The key findings from these tests are as follows:

  1. GWR vs. OLS Goodness-of-Fit (F1 and F2 tests): Both \(F_1\) and \(F_2\) tests evaluate whether the GWR models describe the data significantly better than the global OLS models. For both the gmina-level and poviat-level accessibility models, the p-values were close to 0 (\(p < 0.001\)). We reject the null hypothesis, confirming that the local GWR models provide a significantly better fit.
  2. Spatial Non-stationarity of Parameters (F3 test): This test checks whether the regression coefficients vary significantly across space. For the primary model, all variables (including transport accessibility) yielded p-values below 0.01. This confirms significant spatial heterogeneity and justifies the use of a geographically weighted approach. Similar results were found for Model 2.
  3. Spatial Autocorrelation of Residuals (Moran’s I): Testing the residuals of the GWR model resulted in a Moran’s I statistic of 0.01 with a p-value of 0.1295. Since we cannot reject the null hypothesis of no spatial autocorrelation, we conclude that the residuals are randomly distributed. The GWR model successfully eliminated the influence of unobserved spatial dependencies.

Summary and Conclusions

This appendix has detailed the methodological workflow, spatial data preparation, and empirical estimation of the Geographically Weighted Regression (GWR) models used in this thesis.

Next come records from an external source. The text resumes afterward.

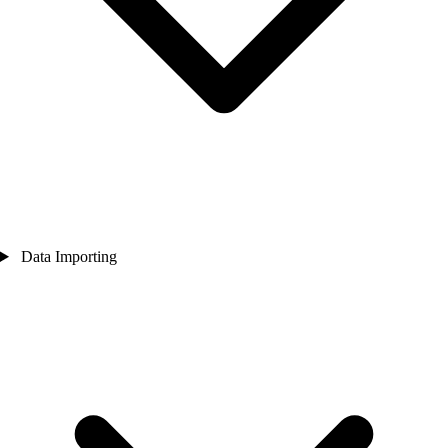
Data Importing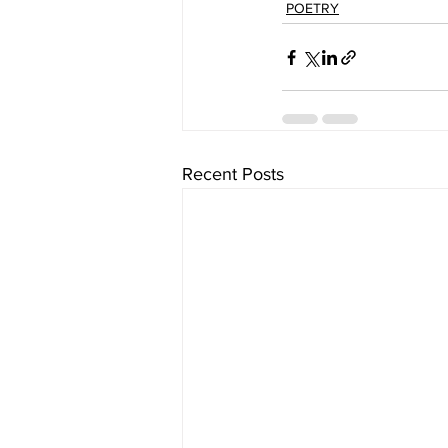
POETRY
Recent Posts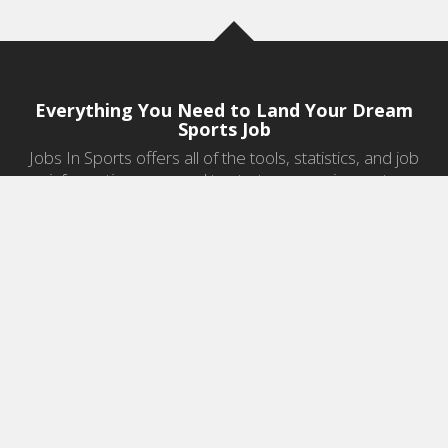
Everything You Need to Land Your Dream
Sports Job
Jobs In Sports offers all of the tools, statistics, and job
information you need to start a career in sports.
Jobs by Category
Sports Agent Jobs
Professional Coaching Jobs
College Coaching Jobs
Health & Fitness Jobs
High School Coaching Jobs
Sports Law Jobs
Sports Management Jobs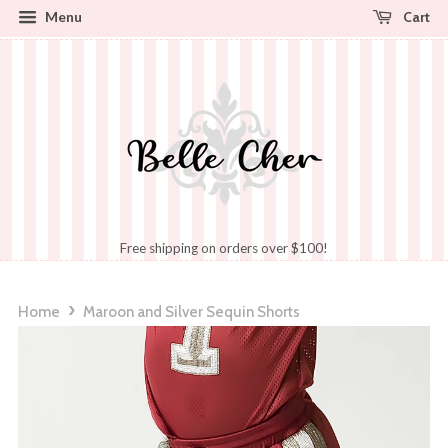
Cart
Menu
Free shipping on orders over $100!
›
Home
Maroon and Silver Sequin Shorts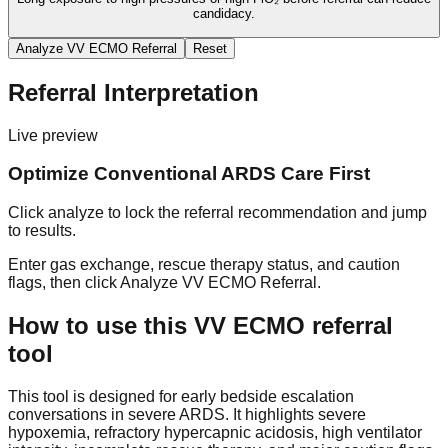
candidacy.
Analyze VV ECMO Referral
Reset
Referral Interpretation
Live preview
Optimize Conventional ARDS Care First
Click analyze to lock the referral recommendation and jump
to results.
Enter gas exchange, rescue therapy status, and caution
flags, then click
Analyze VV ECMO Referral
.
How to use this VV ECMO referral
tool
This tool is designed for early bedside escalation
conversations in severe ARDS. It highlights severe
hypoxemia, refractory hypercapnic acidosis, high ventilator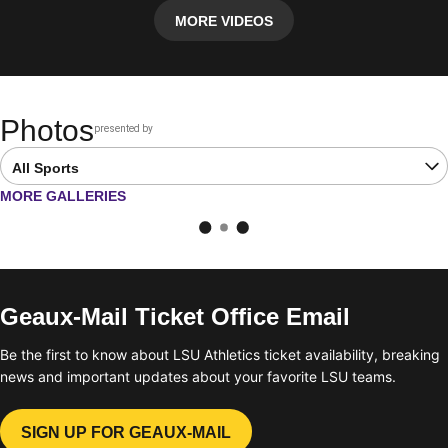
MORE VIDEOS
Photos
presented by
Opens in a new window
Open Latest Galleries Sports Dropdown
OPENS IN A NEW WINDOW
MORE GALLERIES
Geaux-Mail Ticket Office Email
Be the first to know about LSU Athletics ticket availability, breaking
news and important updates about your favorite LSU teams.
SIGN UP FOR GEAUX-MAIL
OPENS IN A NEW WINDOW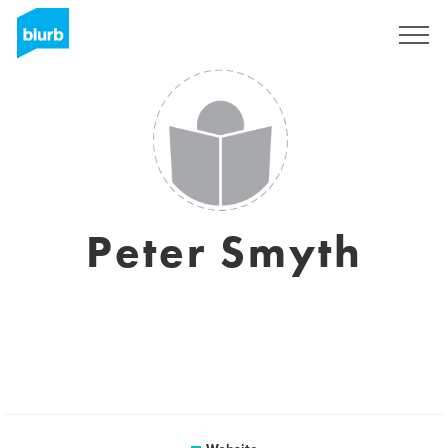
Sign Up
Peter Smyth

The spatial visualizations and diagnostic tests presented above collectively demonstrate that the relationship between public transport accessibility and the unemployment rate in Poland is highly non-stationary. The GWR approach proved to be vastly superior to traditional global models (OLS), effectively capturing the local variations and eliminating spatial autocorrelation in the residuals.